With football’s amazing playoff run, I was able to photograph at Globe Life Park. A place I had visited every year for as long as I can remember in hopes I would one day be able to work on the field. Sports photography made that dream come true. After football season, I just kept photographing. I couldn’t get enough of it. I have always been a sports junkie, and full of school spirit, so shooting on the field or court for all of the district’s  athletic events made my senior year. I went from football to boy’s basketball to baseball to track with a few softball and soccer games, and even a wrestling meet scattered in. I never thought attending a wrestling game would happen to me, but photography gave me that opportunity. Photography also provided me with endless friendships. I met people I never talked to before, but now I consider them good friends, including two of my greatest friends, my sideline turned dugout buddies. I’ve been on the field and the court for all the cheers, and a few tears.  I travelled to  Arlington Garland, Prosper, Austin, Denison, and good ol’ Leopard stadium. I would follow my teams anywhere. 

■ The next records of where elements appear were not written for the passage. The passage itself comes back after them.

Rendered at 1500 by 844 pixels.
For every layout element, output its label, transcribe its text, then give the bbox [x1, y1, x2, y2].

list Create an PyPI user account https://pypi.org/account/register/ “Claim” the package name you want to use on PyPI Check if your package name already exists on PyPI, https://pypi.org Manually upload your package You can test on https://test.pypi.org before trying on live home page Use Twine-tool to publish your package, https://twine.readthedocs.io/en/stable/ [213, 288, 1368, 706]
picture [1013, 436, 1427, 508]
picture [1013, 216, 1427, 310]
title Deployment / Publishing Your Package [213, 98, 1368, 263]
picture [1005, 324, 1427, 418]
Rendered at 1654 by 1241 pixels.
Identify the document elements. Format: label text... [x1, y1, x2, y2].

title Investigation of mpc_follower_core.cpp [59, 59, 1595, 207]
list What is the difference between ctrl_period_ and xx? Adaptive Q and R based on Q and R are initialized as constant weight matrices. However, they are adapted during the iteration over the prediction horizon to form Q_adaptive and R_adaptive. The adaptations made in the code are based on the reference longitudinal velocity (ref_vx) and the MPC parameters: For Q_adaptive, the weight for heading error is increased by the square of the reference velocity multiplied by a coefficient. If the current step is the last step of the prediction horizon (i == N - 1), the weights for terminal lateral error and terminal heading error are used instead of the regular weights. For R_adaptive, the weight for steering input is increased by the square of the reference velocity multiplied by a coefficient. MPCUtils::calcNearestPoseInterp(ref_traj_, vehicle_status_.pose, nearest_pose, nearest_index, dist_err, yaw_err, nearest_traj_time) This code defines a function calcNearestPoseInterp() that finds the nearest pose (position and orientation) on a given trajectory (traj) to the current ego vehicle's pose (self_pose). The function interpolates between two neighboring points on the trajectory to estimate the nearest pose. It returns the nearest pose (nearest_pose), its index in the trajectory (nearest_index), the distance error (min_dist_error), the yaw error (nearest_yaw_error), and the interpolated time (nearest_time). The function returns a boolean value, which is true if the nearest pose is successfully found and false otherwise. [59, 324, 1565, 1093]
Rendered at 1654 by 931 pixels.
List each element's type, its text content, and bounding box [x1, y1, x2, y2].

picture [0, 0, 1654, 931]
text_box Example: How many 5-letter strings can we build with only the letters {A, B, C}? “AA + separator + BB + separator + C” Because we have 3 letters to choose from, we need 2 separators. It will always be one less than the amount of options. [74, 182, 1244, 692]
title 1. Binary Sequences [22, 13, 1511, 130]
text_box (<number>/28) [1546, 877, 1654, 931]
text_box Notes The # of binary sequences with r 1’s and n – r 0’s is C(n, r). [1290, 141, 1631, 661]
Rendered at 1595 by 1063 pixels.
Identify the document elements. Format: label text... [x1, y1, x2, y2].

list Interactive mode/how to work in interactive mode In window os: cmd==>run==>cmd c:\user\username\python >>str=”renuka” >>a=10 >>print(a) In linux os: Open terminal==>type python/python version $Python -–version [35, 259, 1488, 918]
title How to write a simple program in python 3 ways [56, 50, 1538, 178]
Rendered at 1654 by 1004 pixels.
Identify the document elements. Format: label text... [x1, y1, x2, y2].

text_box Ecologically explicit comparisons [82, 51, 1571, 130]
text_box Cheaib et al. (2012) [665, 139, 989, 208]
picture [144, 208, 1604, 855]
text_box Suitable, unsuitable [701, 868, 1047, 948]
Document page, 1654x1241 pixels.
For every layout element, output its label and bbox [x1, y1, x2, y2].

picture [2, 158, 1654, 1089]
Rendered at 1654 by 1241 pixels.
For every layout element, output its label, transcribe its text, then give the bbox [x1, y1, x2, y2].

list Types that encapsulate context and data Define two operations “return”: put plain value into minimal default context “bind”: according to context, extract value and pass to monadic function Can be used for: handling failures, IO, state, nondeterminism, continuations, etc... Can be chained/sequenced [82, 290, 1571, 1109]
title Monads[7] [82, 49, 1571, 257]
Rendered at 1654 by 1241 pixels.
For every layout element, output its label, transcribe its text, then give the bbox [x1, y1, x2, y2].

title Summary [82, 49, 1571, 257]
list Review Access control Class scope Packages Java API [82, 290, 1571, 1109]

It’s quite safe to say that the highlight of not only my senior year, but also my high school experience as a whole, was  my time as the district’s photographer. Photography was  my brightside to come out of the pandemic. My senior year was the way it was because of the fear of not being at the football games, and I wouldn’t change it for anything. My camera has become my favorite accessory, and I am almost never without it. I can’t wait to pursue more sports photography at The University of Oklahoma in the fall, and hopefully photograph more Lovejoy athletes in Norman. This is your Lovejoy Athletic Photographer signing off, for now. Boomer Sooner and “go Leps.”